鱼羡沁不明白姜离的意思,看了看手中的银票,疑惑道:“你打算做什么?”
“当然不能告诉公主殿下,不然岂不是要被公主殿下阻挠?”姜离越过鱼羡沁走至门边,打开了房门,对她比了个‘请’的手势。
而后想到什么,姜离道:“我们明日一早就会离开,但在这之前,还想和公主借个人帮我们给家人报个平安,不知是否可以?”
“可以,”鱼羡沁点了点头,“若需要我准备马车也尽管开口。”
“不用麻烦了,谢过公主殿下的好意,通知了家人后,他们自会来接我们。”姜离拒绝的毫不留情。

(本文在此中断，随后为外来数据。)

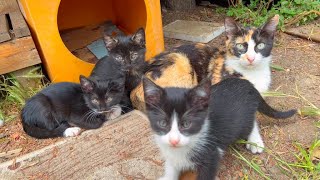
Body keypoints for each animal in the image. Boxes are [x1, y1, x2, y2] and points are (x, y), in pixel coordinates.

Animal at [142, 77, 296, 180]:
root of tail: (247, 83)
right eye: (163, 123)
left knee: (250, 123)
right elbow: (171, 167)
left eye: (186, 124)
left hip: (240, 121)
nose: (174, 141)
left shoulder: (211, 154)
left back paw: (255, 141)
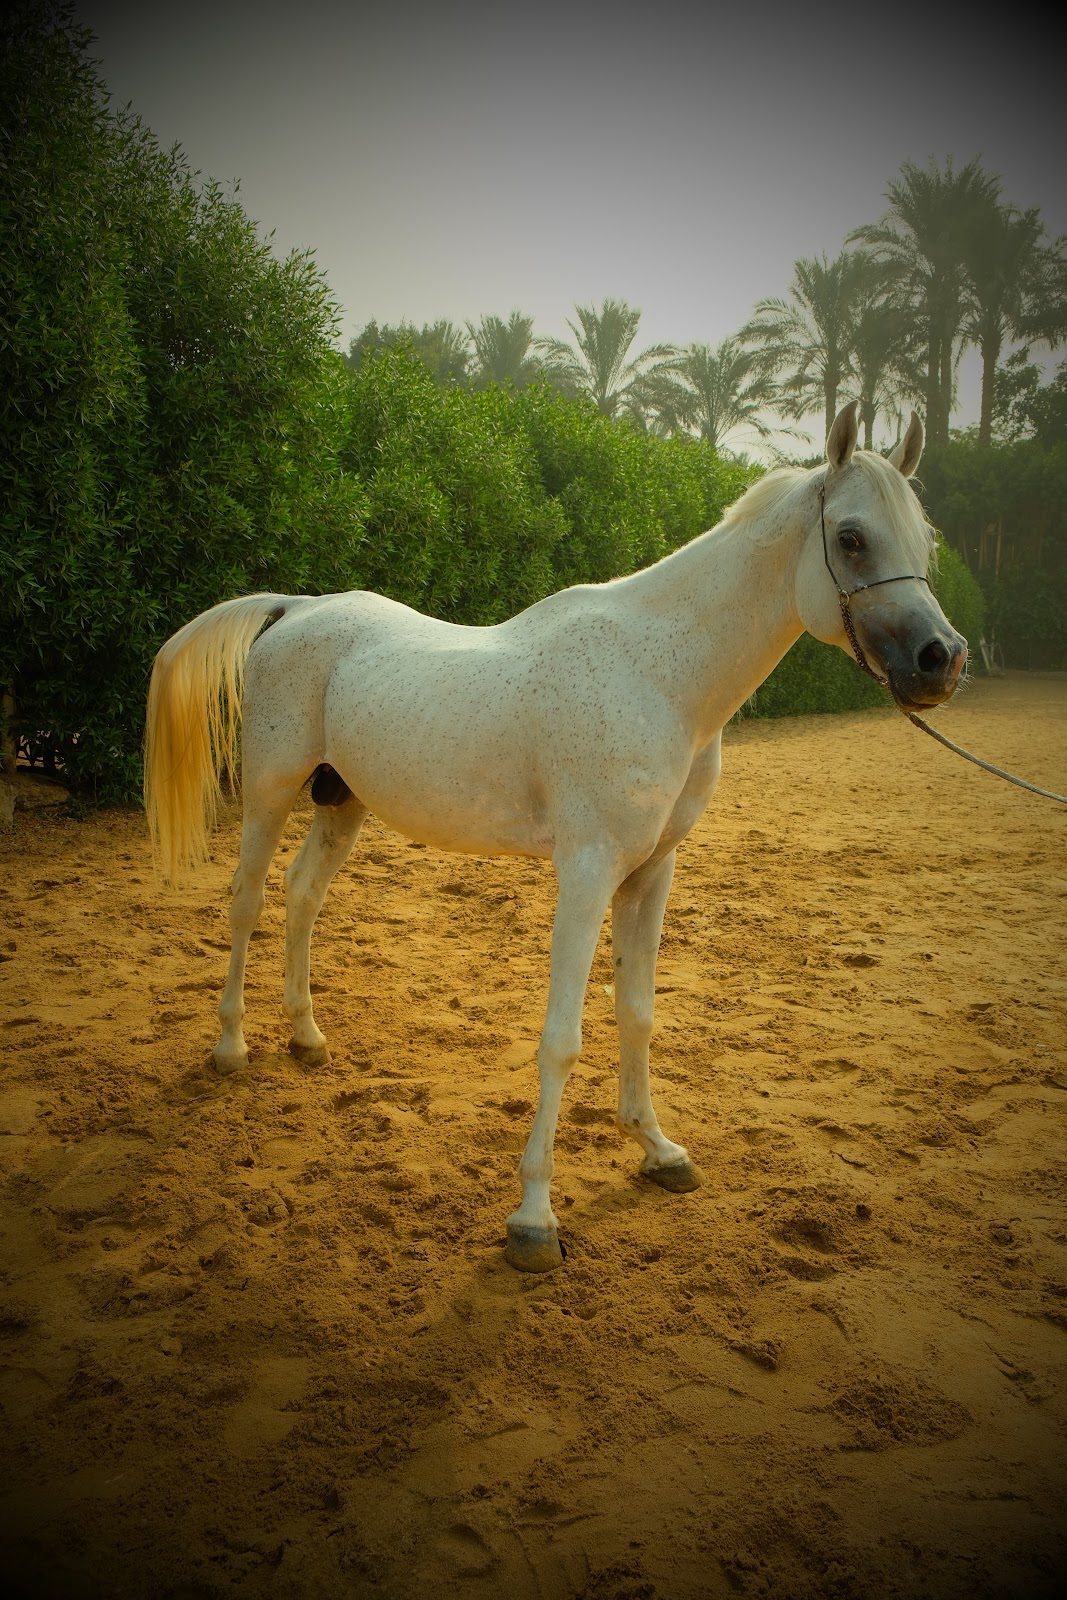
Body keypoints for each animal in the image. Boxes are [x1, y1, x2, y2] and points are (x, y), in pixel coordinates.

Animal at [144, 402, 966, 1273]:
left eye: (923, 539)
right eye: (850, 536)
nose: (939, 661)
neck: (656, 676)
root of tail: (297, 608)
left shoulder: (651, 871)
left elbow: (636, 1012)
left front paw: (658, 1151)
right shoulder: (587, 870)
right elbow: (561, 1039)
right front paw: (534, 1219)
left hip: (343, 804)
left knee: (302, 898)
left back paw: (305, 1036)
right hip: (269, 795)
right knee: (246, 904)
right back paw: (230, 1046)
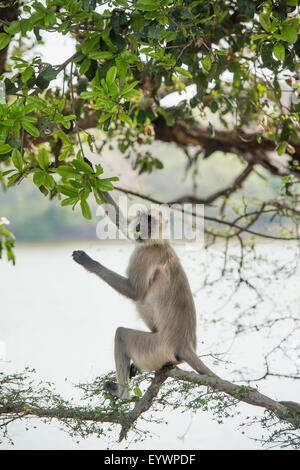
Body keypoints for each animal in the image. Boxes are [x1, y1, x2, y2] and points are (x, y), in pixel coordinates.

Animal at [72, 211, 218, 398]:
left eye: (148, 224)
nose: (140, 229)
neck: (158, 242)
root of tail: (184, 343)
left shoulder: (145, 254)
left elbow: (134, 292)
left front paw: (89, 263)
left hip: (155, 348)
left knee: (121, 335)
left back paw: (122, 395)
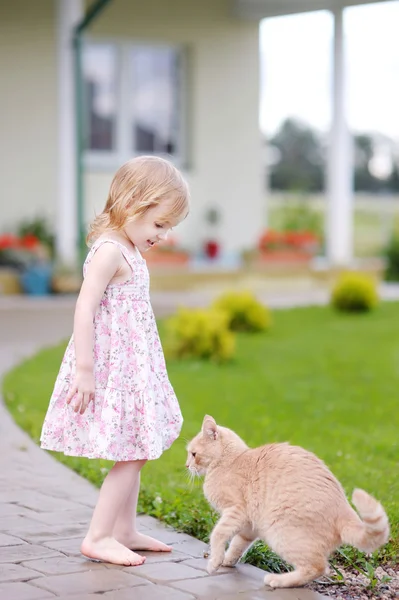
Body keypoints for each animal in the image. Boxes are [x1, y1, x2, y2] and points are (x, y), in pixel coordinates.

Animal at [188, 414, 390, 588]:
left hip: (281, 534)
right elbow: (238, 544)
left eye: (193, 454)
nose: (186, 465)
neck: (230, 461)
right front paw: (227, 561)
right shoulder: (249, 525)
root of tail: (345, 509)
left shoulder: (236, 510)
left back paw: (278, 581)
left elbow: (217, 535)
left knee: (318, 567)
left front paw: (214, 562)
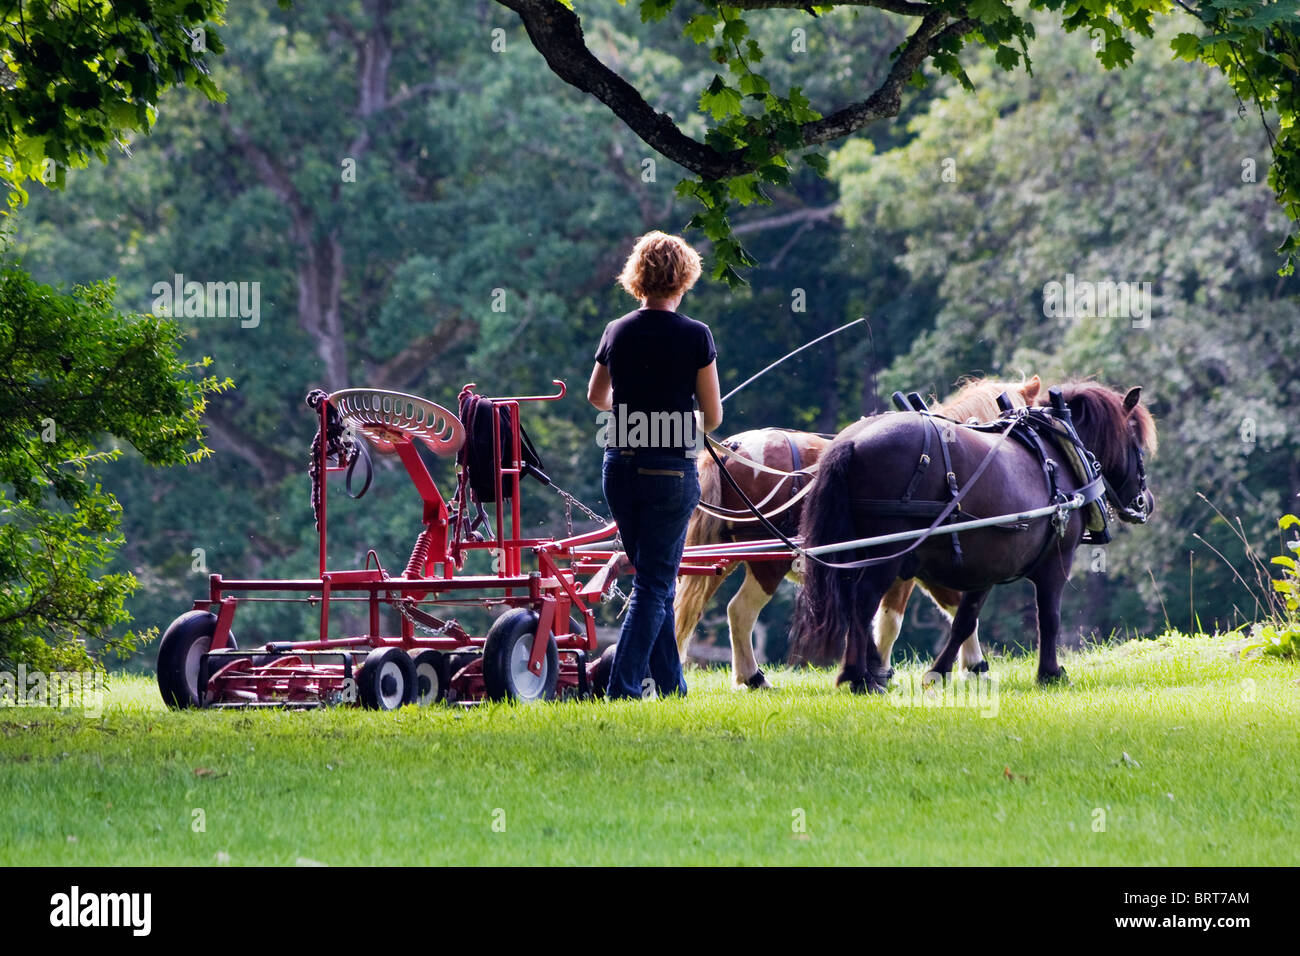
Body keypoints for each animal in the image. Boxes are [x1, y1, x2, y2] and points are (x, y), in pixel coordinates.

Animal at [676, 374, 1040, 686]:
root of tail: (734, 447)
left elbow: (951, 608)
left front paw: (971, 665)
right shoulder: (906, 567)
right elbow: (895, 621)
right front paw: (881, 670)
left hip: (723, 554)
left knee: (685, 609)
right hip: (768, 561)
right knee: (739, 611)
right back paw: (753, 677)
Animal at [790, 379, 1159, 686]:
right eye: (1136, 444)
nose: (1146, 501)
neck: (1058, 451)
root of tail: (852, 441)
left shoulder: (986, 566)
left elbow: (964, 619)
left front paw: (940, 672)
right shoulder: (1056, 560)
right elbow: (1050, 616)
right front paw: (1050, 673)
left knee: (852, 601)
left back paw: (860, 673)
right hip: (886, 556)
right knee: (863, 600)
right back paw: (861, 678)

鱼羡沁目不转睛地盯着姜离看了半响,终是叹了口气,不再说什么,往外走去。
但走至姜离面前时,鱼羡沁还是没忍住,看了姜离一眼,道:“姜姑娘,这里是昭国,切莫做傻事。”
其实她已能猜出几分姜离的意思,但姜离没有说出,她亦不能点破。
甚至,这话压根不能从她口里说出。
鱼羡沁摇了摇头,不再逗留,头也不回的离开。
她自小习武,与昭国士族贵女们格格不入,那些女子喜欢的胭脂水粉她不懂,情爱之事她亦没有兴趣。
好不容易见到一个与她年纪相仿,同样学武,不拘一格的女子,她本心存结交之意。
但,终是可惜了。
姜离不知道鱼羡沁所想,看了眼趴在床榻上的祈渊,走出房间关上房门,打算让他多休息休息。